Fenton 2025 electronic growth chart QA testing

Quality assurance testing of Fenton 2025 LMS parameter calculations to generate an electronic growth chart
Published

July 20, 2025

The 2025 Fenton third-generation growth charts for preterm infants was released recently and I’ve received a few requests to update tools, including an electronic growth chart that plots points on old school paper chart images. In practice, I use the charts built into the electronic health record, but since there will probably be some delay before they are released, it seemed worth the effort to update the tool.

While I’m confident in the numeric calculations (i.e., for Z-scores), when plotting points onto an image, it’s a good idea to do a bit of quality assurance testing to make sure it’s working properly. This post just has some code snippets that I used to create test points for QI.

Load packages

library(tidyverse)
library(knitr)
library(peditools)
library(ggh4x) # facet_grid2(), for multiple free scales using `independent`

Retrieve LMS parameters

First a bit of setup, including retrieving the table of LMS parameters. The peditools R package includes many chart LMS parameters, but exclude the Fenton 2013 or 2025 chart parameters, which are available here.

The LMS data looks like this (using WHO infant chart parameters as an eample):

lmsdata <- get_lmsdata()
lmsdata |> filter(chart == "who_2006_infant") |> head() |> knitr::kable()
chart age age_units gender measure measure_units L M S
who_2006_infant 0 months f head_circ cm 1 33.8787 0.03496
who_2006_infant 1 months f head_circ cm 1 36.5463 0.03210
who_2006_infant 2 months f head_circ cm 1 38.2521 0.03168
who_2006_infant 3 months f head_circ cm 1 39.5328 0.03140
who_2006_infant 4 months f head_circ cm 1 40.5817 0.03119
who_2006_infant 5 months f head_circ cm 1 41.4590 0.03102

Calculate anthropometric measurements

The goal is to calculate expected measurement values from a set of charts, anthropometric measures, ages, genders, and percentiles.

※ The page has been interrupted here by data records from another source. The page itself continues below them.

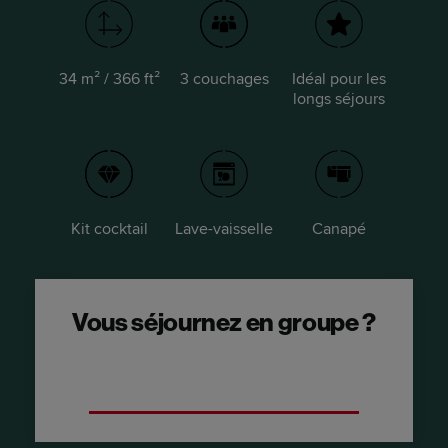
34 m² / 366 ft²
3 couchages
Idéal pour les
longs séjours
Kit cocktail
Lave-vaisselle
Canapé
Vous séjournez en groupe ?
Optez pour une Suite avec deux chambres
- Duplex.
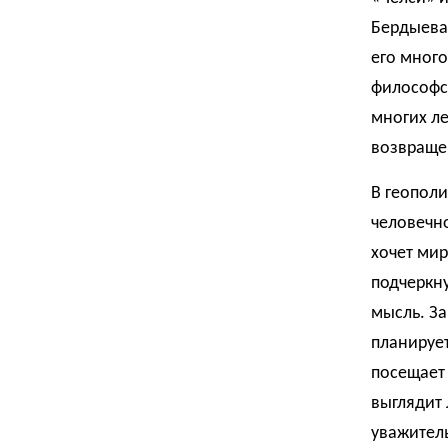
Бердыева
его много
философск
многих ле
возвраще
В геополи
человечно
хочет мир
подчеркну
мысль. За
планирует
посещает 
выглядит
уважитель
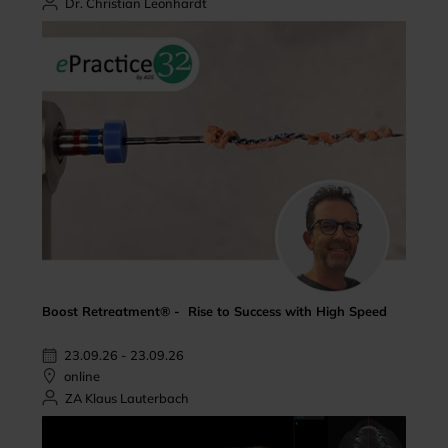
Dr. Christian Leonhardt
Boost Retreatment® - Rise to Success with High Speed
23.09.26 - 23.09.26
online
ZA Klaus Lauterbach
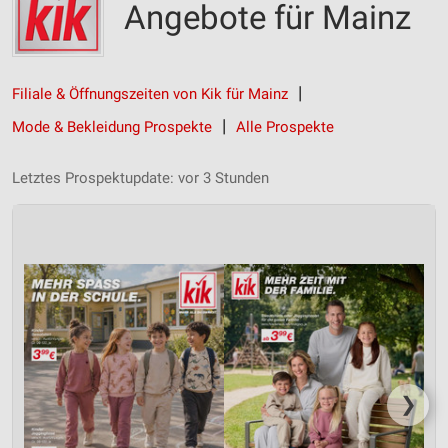
Angebote für Mainz
Filiale & Öffnungszeiten von Kik für Mainz
Mode & Bekleidung Prospekte
Alle Prospekte
Letztes Prospektupdate: vor 3 Stunden
❯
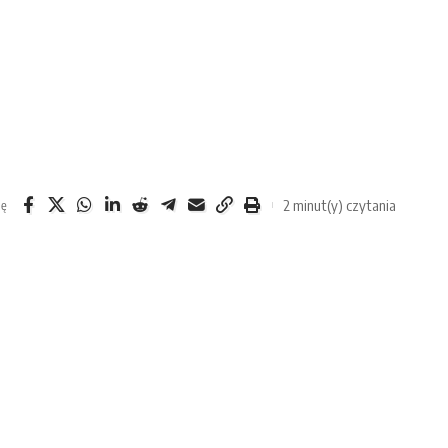
2 minut(y) czytania
ię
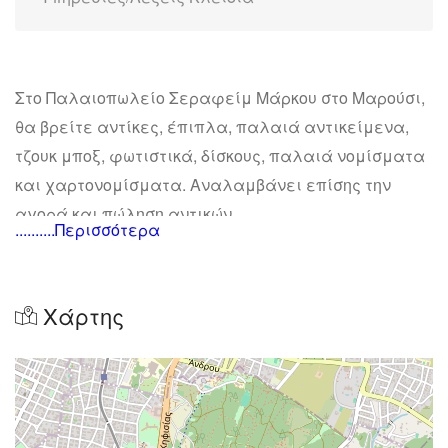
Στο Παλαιοπωλείο Σεραφείμ Μάρκου στο Μαρούσι,
θα βρείτε αντίκες, έπιπλα, παλαιά αντικείμενα,
τζουκ μποξ, φωτιστικά, δίσκους, παλαιά νομίσματα
και χαρτονομίσματα. Αναλαμβάνει επίσης την
αγορά και πώληση αντικών.
..........Περισσότερα
Χάρτης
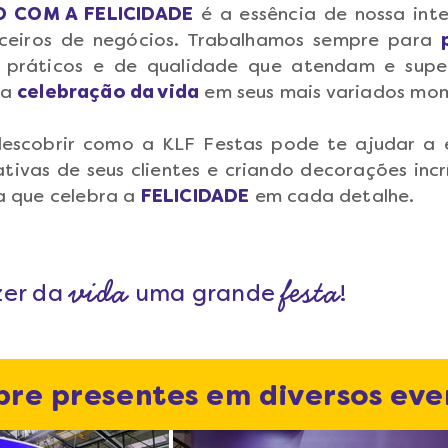
 COM A FELICIDADE
é a essência de nossa int
arceiros de negócios. Trabalhamos sempre para
s práticos e de qualidade que atendam e su
 a
celebração da vida
em seus mais variados mo
scobrir como a KLF Festas pode te ajudar a e
tivas de seus clientes e criando decorações inc
a que celebra a
FELICIDADE
em cada detalhe.
vida
festa
zer da
uma grande
!
re presentes em diversos even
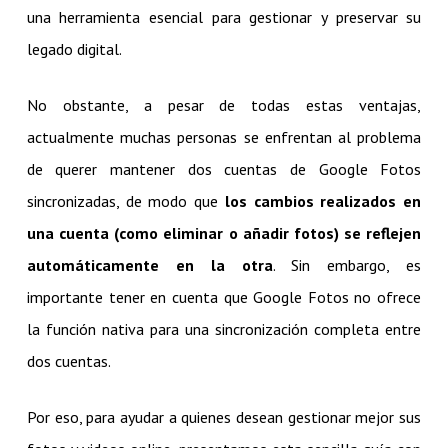
una herramienta esencial para gestionar y preservar su
legado digital.
No obstante, a pesar de todas estas ventajas,
actualmente muchas personas se enfrentan al problema
de querer mantener dos cuentas de Google Fotos
sincronizadas, de modo que
los cambios realizados en
una cuenta (como eliminar o añadir fotos) se reflejen
automáticamente en la otra
. Sin embargo, es
importante tener en cuenta que Google Fotos no ofrece
la función nativa para una sincronización completa entre
dos cuentas.
Por eso, para ayudar a quienes desean gestionar mejor sus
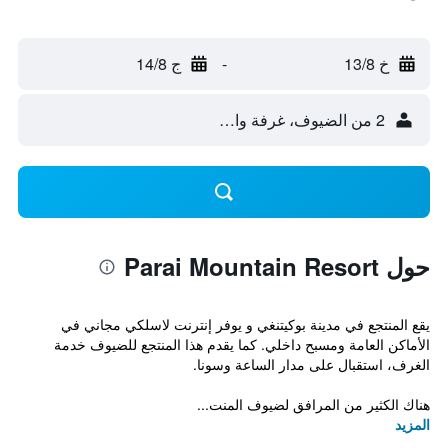
خ 13/8
-
ج 14/8
2 من الضيوف، غرفة واحدة
حول Parai Mountain Resort
يقع المنتجع في مدينة بوكيتنغي و يوفر إنترنت لاسلكي مجاني في
الأماكن العامة ومسبح داخلي. كما يقدم هذا المنتجع للضيوف خدمة
الغرف، استقبال على مدار الساعة وسونا.
هناك الكثير من المرافق لضيوف المنت...
المزيد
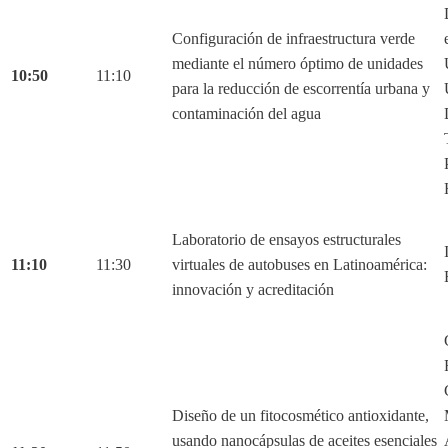
Configuración de infraestructura verde
mediante el número óptimo de unidades
10:50
11:10
para la reducción de escorrentía urbana y
contaminación del agua
Laboratorio de ensayos estructurales
11:10
11:30
virtuales de autobuses en Latinoamérica:
innovación y acreditación
Diseño de un fitocosmético antioxidante,
usando nanocápsulas de aceites esenciales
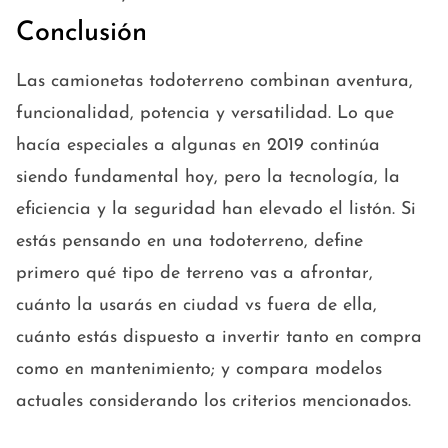
Conclusión
Las camionetas todoterreno combinan aventura,
funcionalidad, potencia y versatilidad. Lo que
hacía especiales a algunas en 2019 continúa
siendo fundamental hoy, pero la tecnología, la
eficiencia y la seguridad han elevado el listón. Si
estás pensando en una todoterreno, define
primero qué tipo de terreno vas a afrontar,
cuánto la usarás en ciudad vs fuera de ella,
cuánto estás dispuesto a invertir tanto en compra
como en mantenimiento; y compara modelos
actuales considerando los criterios mencionados.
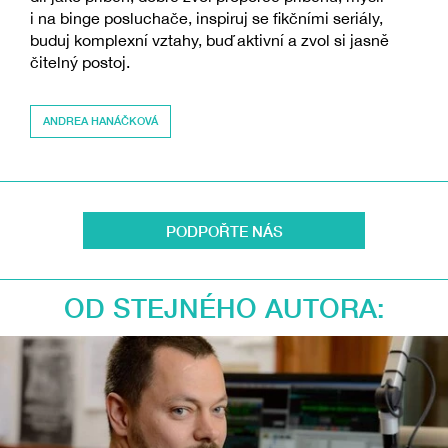
i na binge posluchače, inspiruj se fikčními seriály,
buduj komplexní vztahy, buď aktivní a zvol si jasně
čitelný postoj.
ANDREA HANÁČKOVÁ
PODPOŘTE NÁS
OD STEJNÉHO AUTORA:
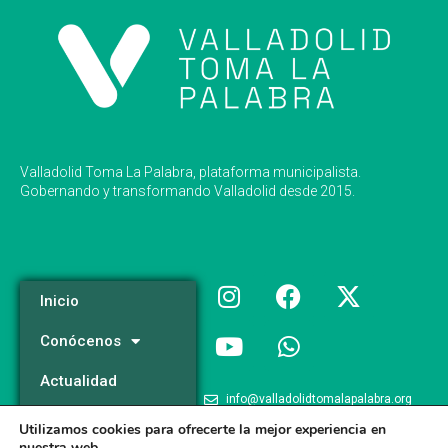
Valladolid Toma La Palabra, plataforma municipalista.
Gobernando y transformando Valladolid desde 2015.
Inicio
Conócenos
Actualidad
info@valladolidtomalapalabra.org
Programa
Utilizamos cookies para ofrecerte la mejor experiencia en
+34 983 426 124
nuestra web.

percentiles <- c(3, 10, 50, 90, 97)
measures <- c("weight", "head_circ", "length")
charts <- "fenton_2025" # not included in `peditools` package

df_list <- list()
for (c in charts) {
  for (s in c("m", "f")) {
    for (m in measures) {
      lms <- lmsdata |>
        filter(chart == c, gender == s, measure == m) |>
        unique() |> # in case of duplicate rows; shouldn't be present
        arrange(age)
      # cartesian product, expanding each age of lms to have percentiles
      d <- crossing(lms, data.frame(percentile = percentiles)) |>
        mutate (x = z_lms_to_x(qnorm(percentile / 100.0), L, M, S)) |> 
        # min, max, and even integer ages
        filter((age == min(lms$age)) | (age == round(age)) | age == max(lms$age))
      df_list[[paste0(c, "_", s, "_", m)]] <- d
    }
  }
}

df <- bind_rows(df_list) |> 
  transmute(
    chart, gender, measure, age,
    percentile = as.character(percentile),
    x = round(x, 1)
  )

Plot the generated measures

Test to see whether measure calculations look sensible.

df |> ggplot(aes(age, x, color = percentile)) +
  geom_point(size = 0.2) +
  geom_line() +
  facet_grid2(gender ~ measure, scales = "free_y", independent = "y") +
  theme_bw()

Plot points on “paper” chart

The electronic growth chart calculator I created for the Fenton 2013 chart uses growth data for each patient copied from an Excel spreadsheet and pasted into a web page input form field in a particular format. The following code recreates that format.

I updated the old Fenton 2013 PHP scripts to use new Fenton 2025 data and plotted the measures generated above onto the “paper” chart.

df_wide <- df |> 
  mutate(x = as.character(round(x, 1))) |> 
  pivot_wider(names_from = "measure", values_from = "x", values_fill = "") |> 
  select(chart, gender, age, weight, head_circ, length, percentile) |>
  arrange(chart, gender, percentile, age)

write.csv(df_wide, file = "~/Desktop/universal_test.csv", row.names = FALSE)

Excel spreadsheet to copy from

Paste into PHP web tool

Output generated by updated Electronic Growth Chart PHP script

Looking good: the points generated by calculation appear to overly the curves perfectly. Should be ready to deploy soon.